Kurds to the North –
The Kurdish
issue in northern Iraq is problematic for several reasons. The Kurds might be
willing to participate in an operation to unseat Saddam, but formal autonomy
would assuredly be their price for cooperation. Turkey has its own restive
Kurdish minority to worry about, and such an accommodation could jeopardize
Ankara’s support for an operation. The CIA is currently actively sorting out
and assessing potential help from the Kurds in Northern Iraq.
Shi’ites to the South
– Both
the United States and Saudi Arabia are suspicious of any potential Shi’ite
government in Baghdad that might overly identify with their coreligionists in
Iran. However, Shi’ites are the majority in Iraq, and any future regime will
have to take this into account.
Iranian Reaction – The Iranians
might have been more disposed to help before they were included in Bush’s
designated “axis of evil.” Now, large-scale U.S. military operations in the
Gulf will be viewed with even more suspicion. Tehran’s greatest concern will
be to ensure stability in Iraq, preferably with the creation of a Shi’ite
government friendly to the Islamic Republic.
Potential of Anti-Saddam
Forces in Country Being of Assistance – The 3.6 million Iraqi Kurds may be less
enthusiastic about another move against Saddam. They do not view themselves as a
comparable force to the Northern Alliance. The United States will have to
demonstrate an unequivocal commitment to Saddam’s downfall in order to get the
Kurds fully on board.
The Southern
Shia Arabs rose against Saddam shortly after the Gulf conflict, only to be
brutally suppressed by the security forces as the international coalition looked
on. Thus, they will view any new attempt by the United States to unseat Saddam
with a certain amount of cynicism. Again, Washington’s ability to convince the
Supreme Council for Islamic
Revolution in Iraq that it is fully committed to Saddam’s departure will be an
important factor in enlisting the group’s cooperation.
Destabilizing the Entire
Arabian Gulf – Once
Saddam’s out, who’s in? Many of the Gulf States believe that instability
would be the likely product of Saddam’s downfall.
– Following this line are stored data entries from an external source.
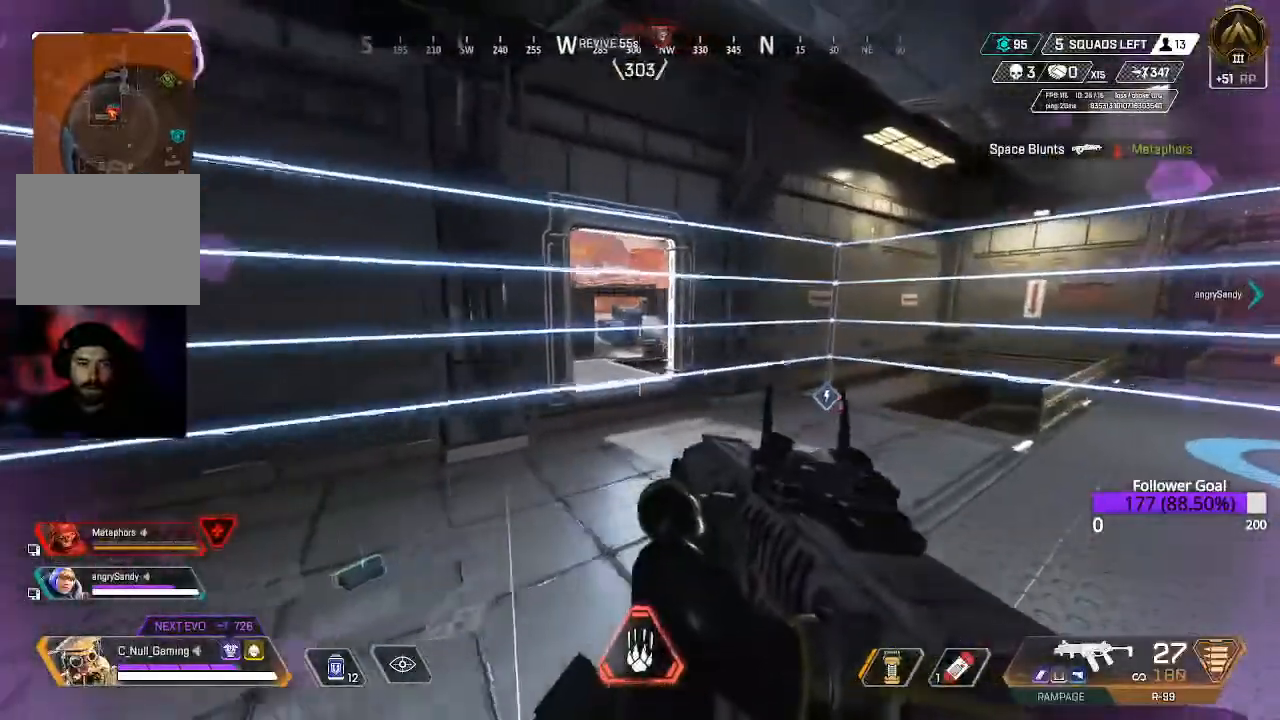
{"buttons": [], "left_stick": "down-right", "right_stick": "down-left", "events": [[250, "left_stick", "down-right"], [250, "right_stick", "down-left"]]}
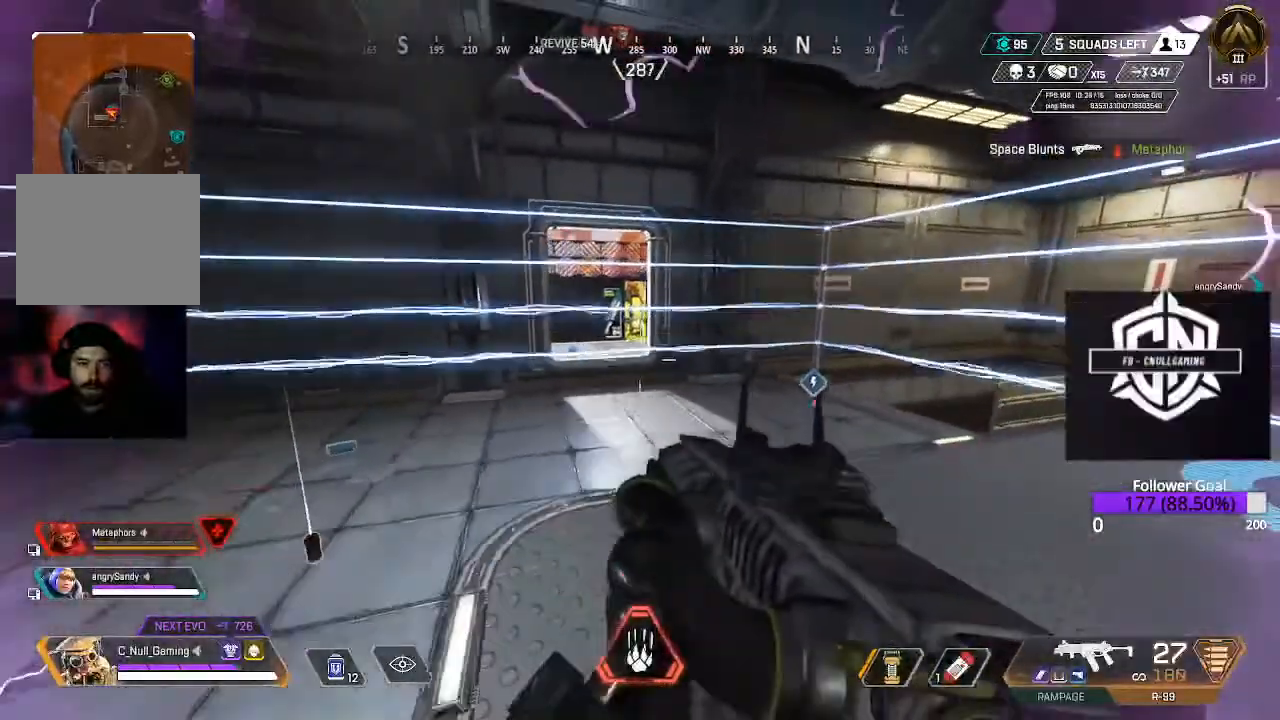
{"buttons": [], "left_stick": "down-left", "right_stick": "center", "events": [[117, "right_stick", "center"], [283, "left_stick", "down"], [383, "left_stick", "down-left"]]}
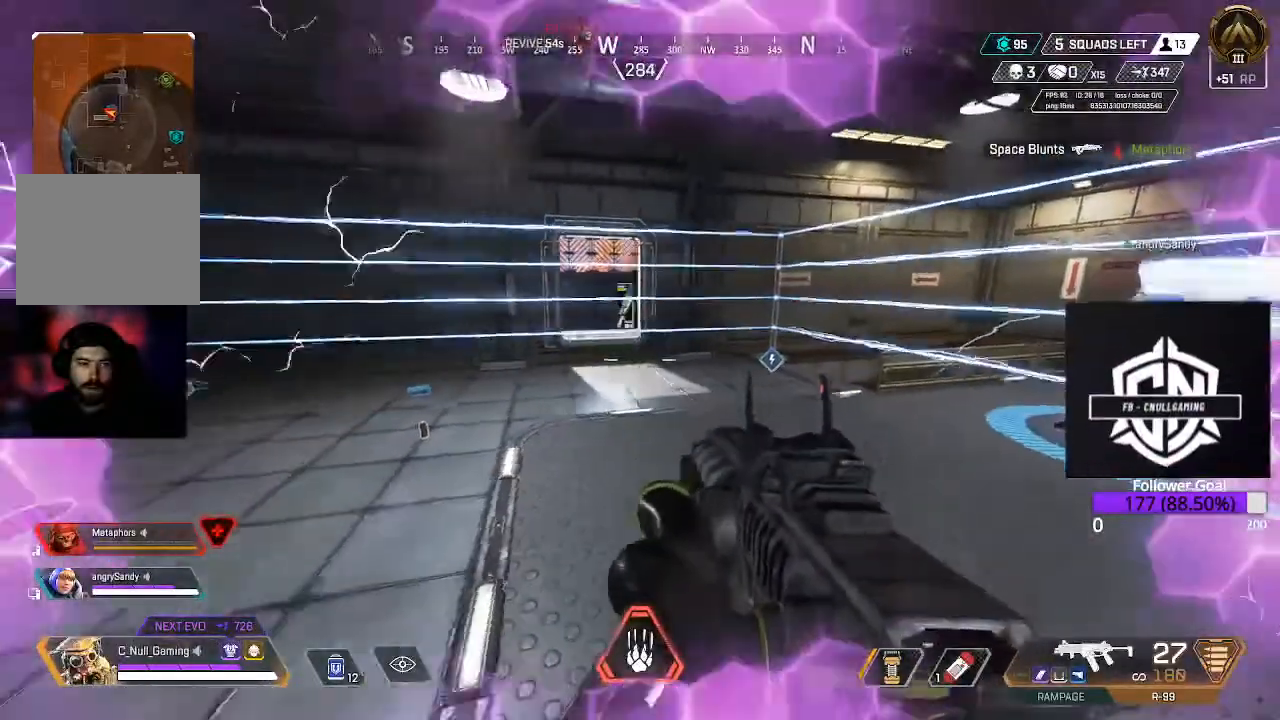
{"buttons": [], "left_stick": "down", "right_stick": "left", "events": [[167, "right_stick", "left"], [200, "left_stick", "down-right"], [450, "left_stick", "down"]]}
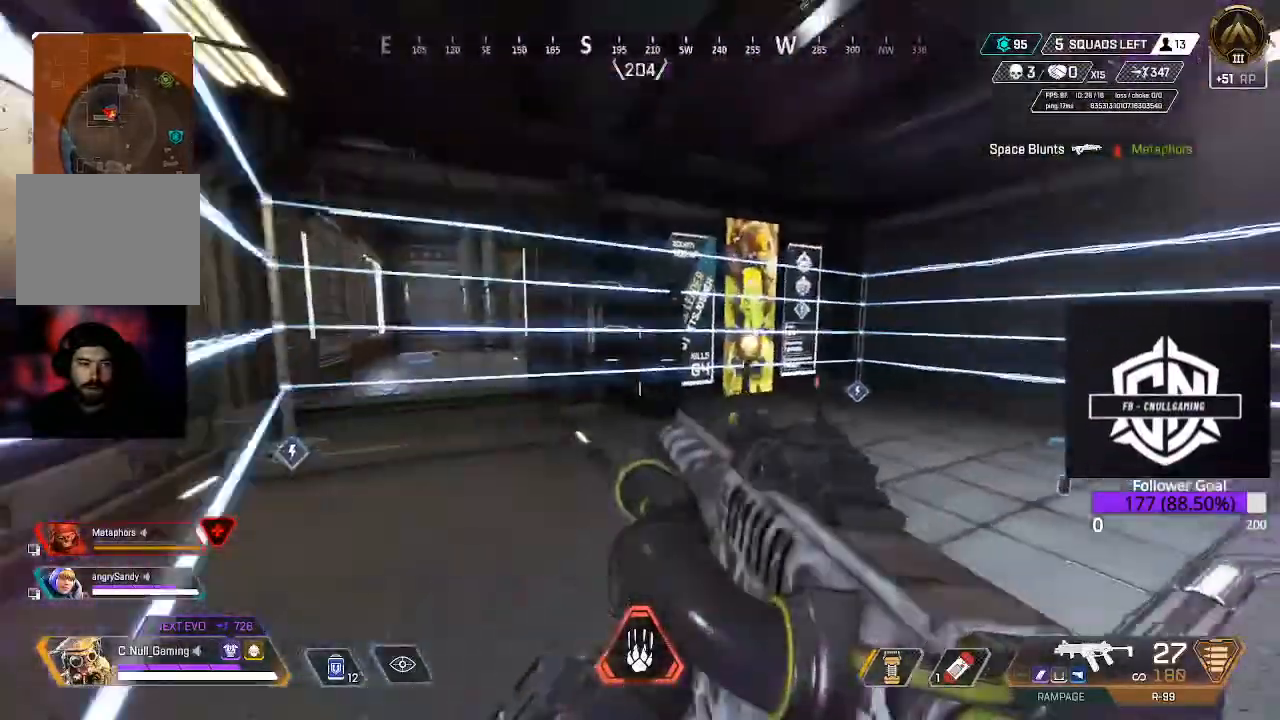
{"buttons": ["L3"], "left_stick": "up", "right_stick": "center", "events": [[50, "left_stick", "left"], [50, "right_stick", "center"], [133, "right_stick", "right"], [233, "left_stick", "up-left"], [417, "left_stick", "up"], [417, "right_stick", "center"], [433, "L3", "down"]]}
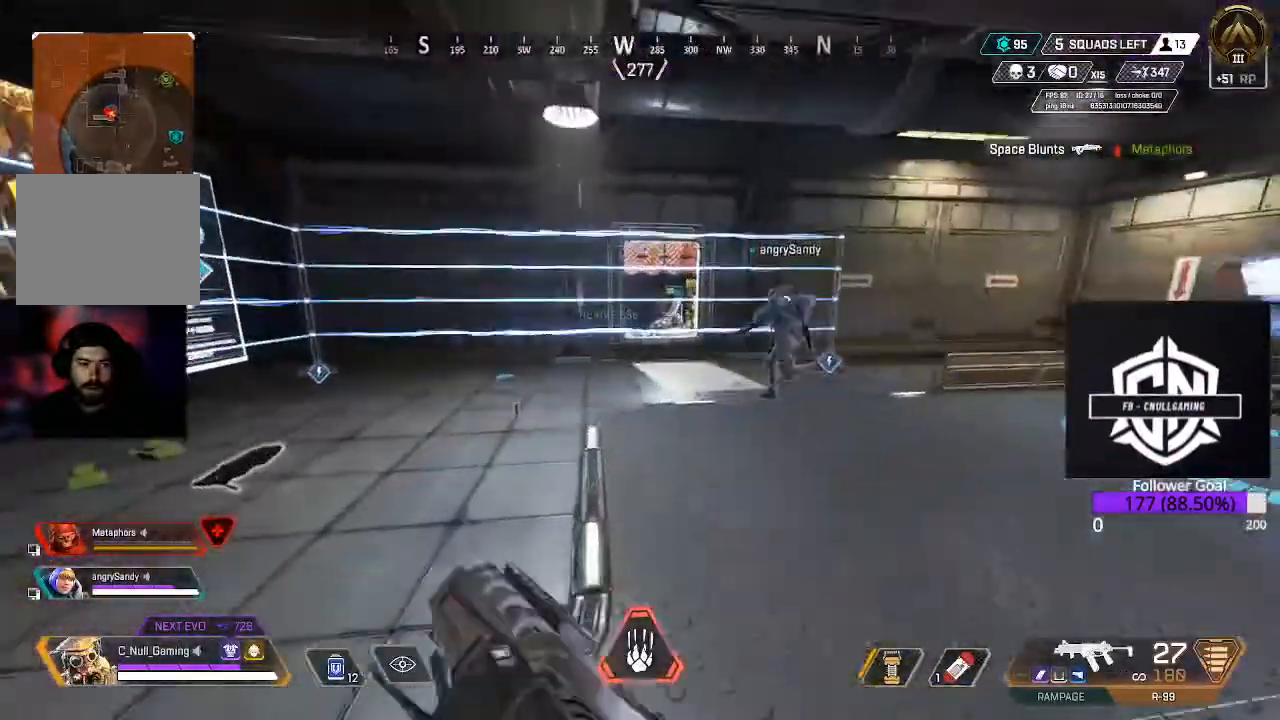
{"buttons": [], "left_stick": "up", "right_stick": "center", "events": [[217, "L3", "up"]]}
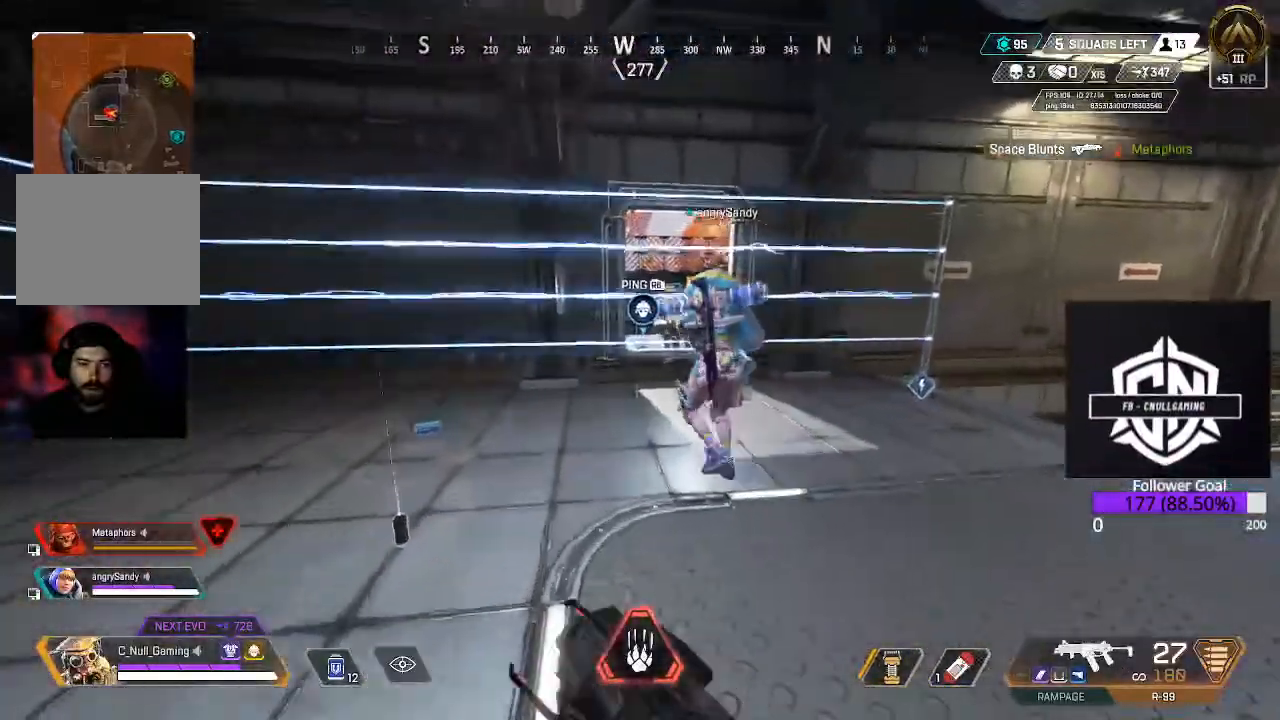
{"buttons": [], "left_stick": "up", "right_stick": "center", "events": []}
They see Saddam as the devil
they know, and there is no common vision of the kind of government that should
replace him. There are a number of tribal, ethnic, religious and political
fissures that could easily generate tensions once Saddam’s iron thumb has been
removed, and these have the potential to spill over national boundaries. The
financial and political investment in a post-Saddam Iraq will have to be
substantial. Long-term U.S. security interests in the region demand some form of
a stable Iraq that can protect itself after Saddam. This is a very critical
problem and should not be underestimated.
To
engage Iraq in a war will be the hardest decision Bush will make to date. If all
other options prove fruitless, the words of Deputy Secretary of Defense Paul
Wolfowitz on Feb. 15, 2002, will continue to weigh heavier on the
president’s mind: “We now, after Sept. 11, have a graphic, clear
understanding of what commercial airliners can do. We can’t wait until we have
a graphic, clear understanding of what biological weapons or nuclear weapons can
do before we do something about breaking that connection.”